Background: Modern neonatal ventilators allow the downloading of their data with a high sampling rate. We wanted to develop an algorithm that automatically recognises and characterises ventilator inflations from ventilator pressure and flow data.
Methods: We downloaded airway pressure and flow data with 100 Hz sampling rate from Dräger Babylog VN500 ventilators ventilating critically ill infants. We developed an open source Python package, Ventiliser, that includes a rule-based algorithm to automatically discretise ventilator data into a sequence of flow and pressure states and to recognise ventilator inflations and an information gain approach to identify inflation phases (inspiration, expiration) and sub-phases (pressure rise, pressure plateau, inspiratory hold etc.).
Results: Ventiliser runs on a personal computer and analyses 24 h of ventilation in 2 min. With longer recordings, the processing time increases linearly. It generates a table reporting indices of each breath and its sub-phases. Ventiliser also allows visualisation of individual inflations as waveforms or loops. Ventiliser identified >97% of ventilator inflations and their sub-phases in an out-of-sample validation of manually annotated data. We also present detailed quantitative analysis and comparison of two 1-hour-long ventilation periods.
Conclusions: Ventiliser can analyse ventilation patterns and ventilator-patient interactions over long periods of mechanical ventilation.

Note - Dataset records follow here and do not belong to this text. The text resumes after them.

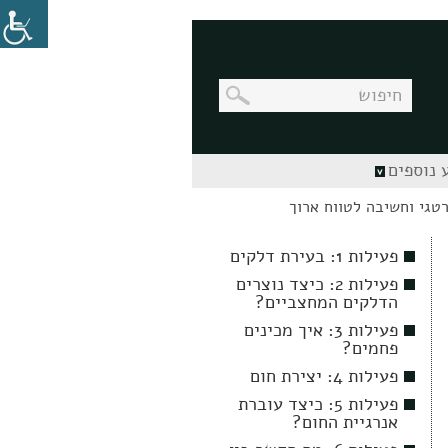
בניווט
 נוספים
מקלדת,
יש
ללחוץ
על
מקש
פעילות 1: בעירת דלקים
האנטר
לפתיחת
פעילות 2: כיצד נוצרים
תת
הדלקים המחצביים?
התפריט
פעילות 3: איך מכינים
פחמים?
פעילות 4: יצירת חום
פעילות 5: כיצד עוברת
אנרגיית החום?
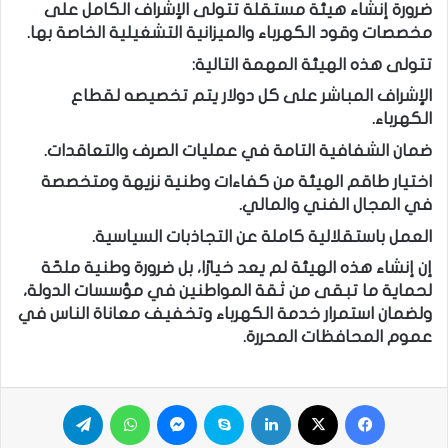
ضرورة إنشاء هيئة مستقلة تتولى الإشراف الكامل على
مخصصات وقود الكهرباء والميزانية التشغيلية الخاصة بها.
تتولى هذه الهيئة المهمة التالية:
الإشراف المباشر على كل دولار يتم تخصيصه لقطاع
الكهرباء.
ضمان الشفافية التامة في عمليات الصرف والتعاقدات.
اختيار طاقم الهيئة من كفاءات وطنية نزيهة ومتخصصة
في المجال الفني والمالي.
العمل باستقلالية كاملة عن التجاذبات السياسية.
إن إنشاء هذه الهيئة لم يعد خيارًا، بل ضرورة وطنية ملحّة
لحماية ما تبقى من ثقة المواطنين في مؤسسات الدولة،
ولضمان استمرار خدمة الكهرباء وتخفيف معاناة الناس في
عموم المحافظات المحررة.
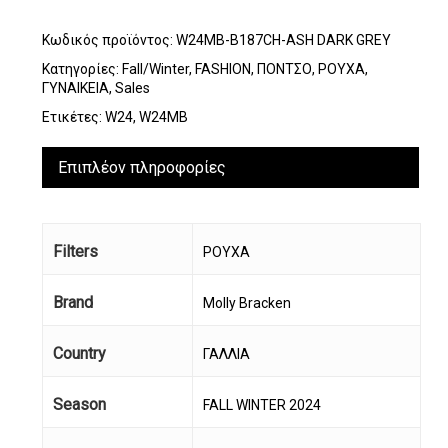
Κωδικός προϊόντος:
W24MB-B187CH-ASH DARK GREY
Κατηγορίες:
Fall/Winter
,
FASHION
,
ΠΟΝΤΣΟ
,
ΡΟΥΧΑ
,
ΓΥΝΑΙΚΕΙΑ
,
Sales
Ετικέτες:
W24
,
W24MB
Επιπλέον πληροφορίες
Filters
ΡΟΥΧΑ
Brand
Molly Bracken
Country
ΓΑΛΛΙΑ
Season
FALL WINTER 2024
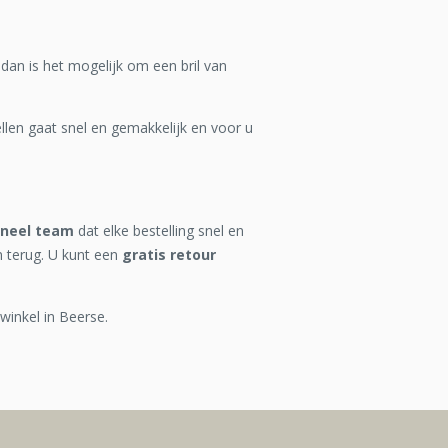
 dan is het mogelijk om een bril van
len gaat snel en gemakkelijk en voor u
oneel team
dat elke bestelling snel en
n terug. U kunt een
gratis retour
winkel in Beerse.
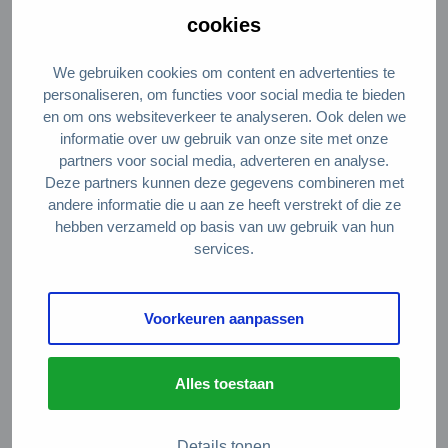
zijn bij het ontwerpen van een product en
cookies
de bijbehorende service. Daarnaast
komen drie ondernemers aan het woord
We gebruiken cookies om content en advertenties te
personaliseren, om functies voor social media te bieden
die vertellen over de succesfactoren en
en om ons websiteverkeer te analyseren. Ook delen we
geleerde lessen van hun product-as-a-
informatie over uw gebruik van onze site met onze
partners voor social media, adverteren en analyse.
service.
Deze partners kunnen deze gegevens combineren met
andere informatie die u aan ze heeft verstrekt of die ze
hebben verzameld op basis van uw gebruik van hun
services.
Programma 8 juli, van 15.30-17.00
Voorkeuren aanpassen
Gebruikersacceptatie van product-as-a-
service – Vivian Tunn, TU Delft,
Alles toestaan
Industrial Design
Ervaringen van ondernemers:
Details tonen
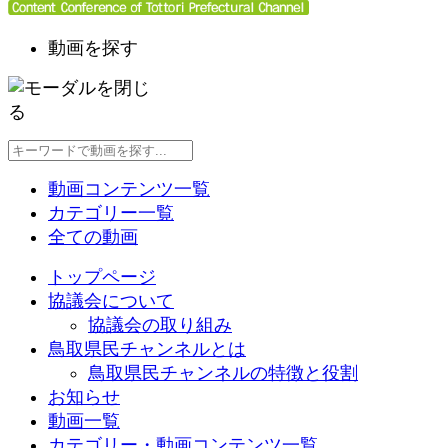
動画を探す
動画コンテンツ一覧
カテゴリー一覧
全ての動画
トップページ
協議会について
協議会の取り組み
鳥取県民チャンネルとは
鳥取県民チャンネルの特徴と役割
お知らせ
動画一覧
カテゴリー・動画コンテンツ一覧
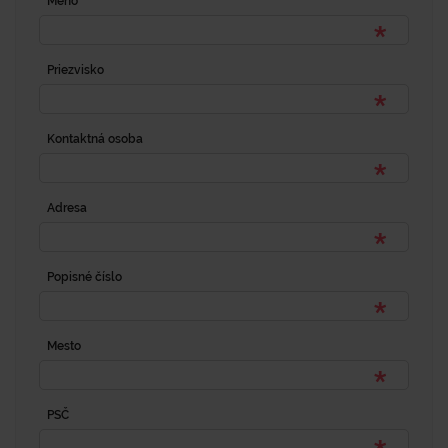
Meno
Priezvisko
Kontaktná osoba
Adresa
Popisné číslo
Mesto
PSČ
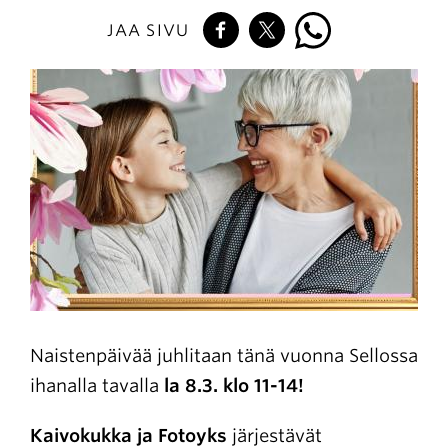
JAA SIVU
Naistenpäivää juhlitaan tänä vuonna Sellossa
ihanalla tavalla
la 8.3. klo 11-14!
Kaivokukka ja Fotoyks
järjestävät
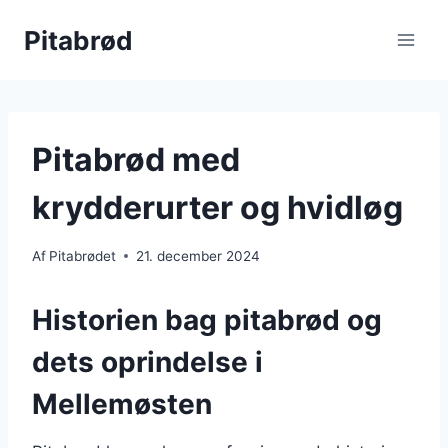
Fortsæt
Pitabrød
til
indhold
Pitabrød med
krydderurter og hvidløg
Af
Pitabrødet
21. december 2024
Historien bag pitabrød og
dets oprindelse i
Mellemøsten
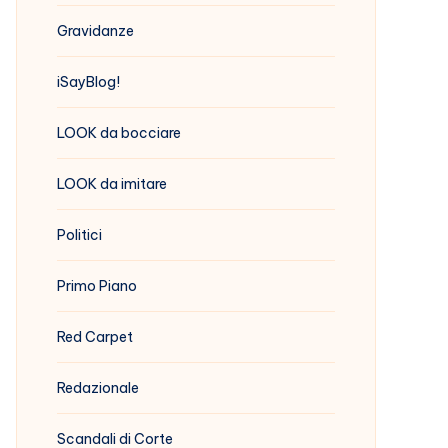
Gravidanze
iSayBlog!
LOOK da bocciare
LOOK da imitare
Politici
Primo Piano
Red Carpet
Redazionale
Scandali di Corte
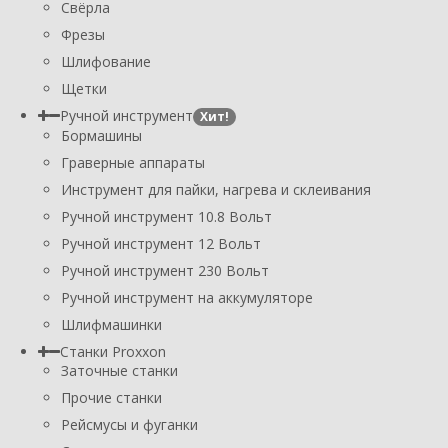
Свёрла
Фрезы
Шлифование
Щетки
Ручной инструмент
Хит!
Бормашины
Граверные аппараты
Инструмент для пайки, нагрева и склеивания
Ручной инструмент 10.8 Вольт
Ручной инструмент 12 Вольт
Ручной инструмент 230 Вольт
Ручной инструмент на аккумуляторе
Шлифмашинки
Станки Proxxon
Заточные станки
Прочие станки
Рейсмусы и фуганки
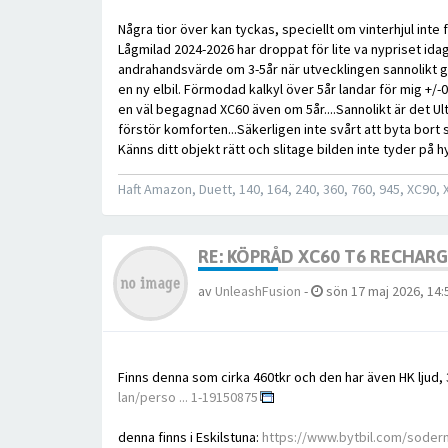
Några tior över kan tyckas, speciellt om vinterhjul int
Lågmilad 2024-2026 har droppat för lite va nypriset idag.
andrahandsvärde om 3-5år när utvecklingen sannolikt gå
en ny elbil. Förmodad kalkyl över 5år landar för mig +/-
en väl begagnad XC60 även om 5år....Sannolikt är det Ul
förstör komforten...Säkerligen inte svårt att byta bort
Känns ditt objekt rätt och slitage bilden inte tyder på h
Haft Amazon, Duett, 140, 164, 240, 360, 760, 945, XC90,
RE: KÖPRÅD XC60 T6 RECHAR
av
UnleashFusion
-
sön 17 maj 2026, 14:
Finns denna som cirka 460tkr och den har även HK lju
lan/perso ... 1-19150875
denna finns i Eskilstuna:
https://www.bytbil.com/soderma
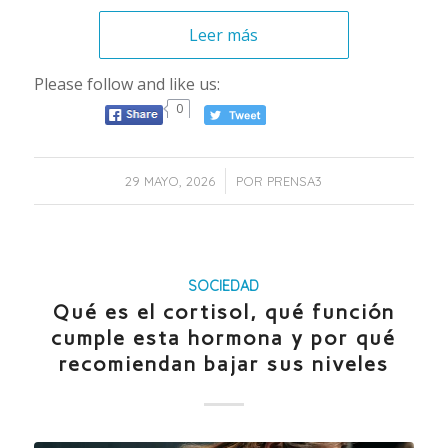
Leer más
Please follow and like us:
0
/
29 MAYO, 2026
POR
PRENSA3
SOCIEDAD
Qué es el cortisol, qué función
cumple esta hormona y por qué
recomiendan bajar sus niveles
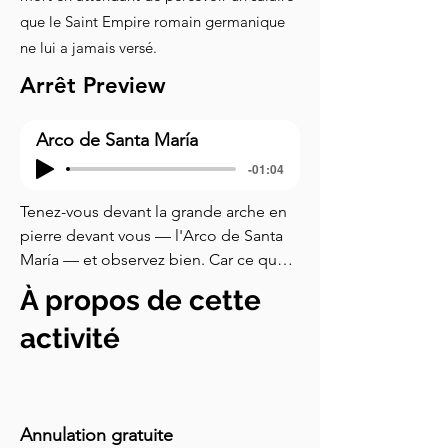
que le Saint Empire romain germanique
ne lui a jamais versé.
Arrêt Preview
Arco de Santa María
-01:04
Tenez-vous devant la grande arche en 
pierre devant vous — l'Arco de Santa 
María — et observez bien. Car ce que 
vous voyez n'est pas juste une porte. 
À propos de cette
C'est un mur d'histoire. Chaque statue, 
chaque détail sculpté sur cette façade 
activité
est Burgos qui se présente à vous. Mais 
revenons en arrière. Bien loin, jusqu'au 
neuvième siècle. L'Espagne était en 
plein dans la Reconquista — des 
Annulation gratuite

Impact: We have developed a computational method to recognize and analyse ventilator inflations from raw data downloaded from ventilators of preterm and critically ill infants. There have been no previous reports on the computational analysis of neonatal ventilator data. We have made our program, Ventiliser, freely available. Clinicians and researchers can use Ventiliser to analyse ventilator inflations, waveforms and loops over long periods. Ventiliser can also be used to study ventilator-patient interactions.